Masjid Agung Kraton Surakarta | |
---|---|
Agama | |
Afiliasi | Islam – Sunni |
Provinsi | Jawa Tengah |
Lokasi | |
Lokasi | Surakarta |
Negara | Indonesia |
Arsitektur | |
Tipe | Masjid |
Gaya arsitektur | Tajug |
Peletakan batu pertama | 1763 |
Rampung | 1768 |
Spesifikasi | |
Kapasitas | ~9500 |
Menara | 1 |
Masjid Agung Kraton Surakarta (nama resmi: bahasa Jawa: ꦩꦱ꧀ꦗꦶꦢ꧀ꦄꦒꦼꦁꦏꦫꦠꦺꦴꦤ꧀ꦱꦸꦫꦏꦂꦠꦲꦢꦶꦤꦶꦔꦿꦠ꧀, translit. Masjid Agěng Karaton Suråkartå Hadiníngrat) pada masa pra-kemerdekaan adalah masjid agung milik kerajaan (Surakarta Hadiningrat) dan berfungsi selain sebagai tempat ibadah juga sebagai pusat syiar Islam bagi warga kerajaan.
Masjid Agung dibangun oleh Sunan Pakubuwono III tahun 1763 dan selesai pada tahun 1768. Hal ini dapat diketahui dari prasasti yang terdapat di dinding luar ruangan utama masjid.[1] Masjid ini merupakan masjid dengan katagori masjid jami', yaitu masjid yang digunakan untuk salat berjemaah dengan ukuran makmum besar (misalnya salat Jumat dan salat Ied). Dengan status sebagai masjid kerajaan, masjid ini juga berfungsi mendukung segala keperluan kerajaan yang terkait dengan keagamaan, seperti grebeg, sekaten, dan maulid nabi.[2] Raja (Sunan) Surakarta berfungsi sebagai panatagama (pengatur urusan agama) dan masjid ini menjadi pelaksana dari fungsi ini.
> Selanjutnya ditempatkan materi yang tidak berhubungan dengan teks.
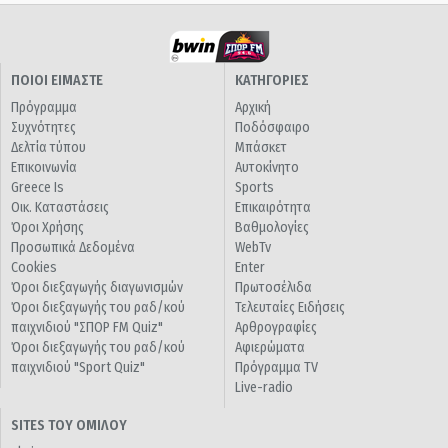
ΠΟΙΟΙ ΕΙΜΑΣΤΕ
ΚΑΤΗΓΟΡΙΕΣ
Πρόγραμμα
Αρχική
Συχνότητες
Ποδόσφαιρο
Δελτία τύπου
Μπάσκετ
Επικοινωνία
Αυτοκίνητο
Greece Is
Sports
Οικ. Καταστάσεις
Επικαιρότητα
Όροι Χρήσης
Βαθμολογίες
Προσωπικά Δεδομένα
WebTv
Cookies
Enter
Όροι διεξαγωγής διαγωνισμών
Πρωτοσέλιδα
Όροι διεξαγωγής του ραδ/κού
Τελευταίες Ειδήσεις
παιχνιδιού "ΣΠΟΡ FM Quiz"
Αρθρογραφίες
Όροι διεξαγωγής του ραδ/κού
Αφιερώματα
παιχνιδιού "Sport Quiz"
Πρόγραμμα TV
Live-radio
SITES ΤΟΥ ΟΜΙΛΟΥ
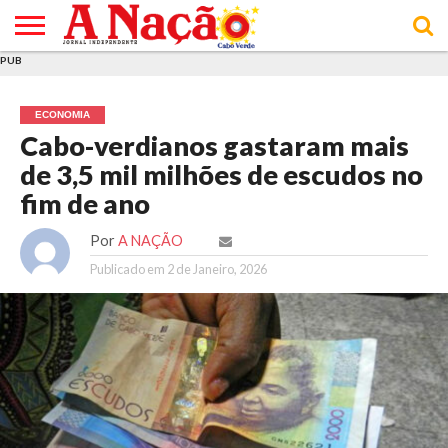
PUB
INÍCIO
ÚLTIMAS
ASSINATURAS
EM
ARQUIVO
ACTUALIDADE
OPINIÃO
ANÚNCIOS
VARIEDADES
CLICK
SOBRE
AJUDA
POLÍTICA DE
TERMOS E
NOTÍCIAS
& LOJA
FOCO
JOVEM
PRIVACIDADE
CONDIÇÕES
E DE
DE
ECONOMIA
COOKIES
UTILIZAÇÃO
Cabo-verdianos gastaram mais
de 3,5 mil milhões de escudos no
fim de ano
Por
A NAÇÃO
Publicado em
2 de Janeiro, 2026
Semua pegawai masjid diangkat menjadi abdi dalem kraton, dengan gelar seperti Kanjeng Raden Tumenggung Penghulu Tafsiranom (untuk penghulu) dan Lurah Muadzin untuk juru adzan.
Masjid Agung menempati lahan seluas 19.180 meter persegi yang dipisahkan dari lingkungan sekitar dengan tembok pagar keliling setinggi 3,25 meter. Masjid ini memiliki beberapa pendopo di halaman masjid, ada kandang kuda, tempat kereta raja dan pradangga untuk upacara adat. Seiring berjalannya waktu pendopo-pendopo ini mengalami perubahan fungsi dan bentuk. Seperti kandang kuda yang kini menjadi ruang tata usaha dan keamanan masjid, tempat kereta yang menjadi tempat takmir masjid. Hanya bangsal pradangga yang masih pendopo terbuka.[3]
Bangunan Masjid Agung Surakarta merupakan bangunan bergaya tajug yang beratap tumpang tiga dan berpuncak mustaka (mahkota). Gaya bangunan tradisional Jawa ini adalah khusus untuk bangunan masjid.
Di dalam kompleks Masjid Agung dapat dijumpai berbagai bangunan dengan fungsi kultural khas Jawa-Islam. Juga terdapat maksura, yang merupakan kelengkapan umum bagi masjid kerajaan.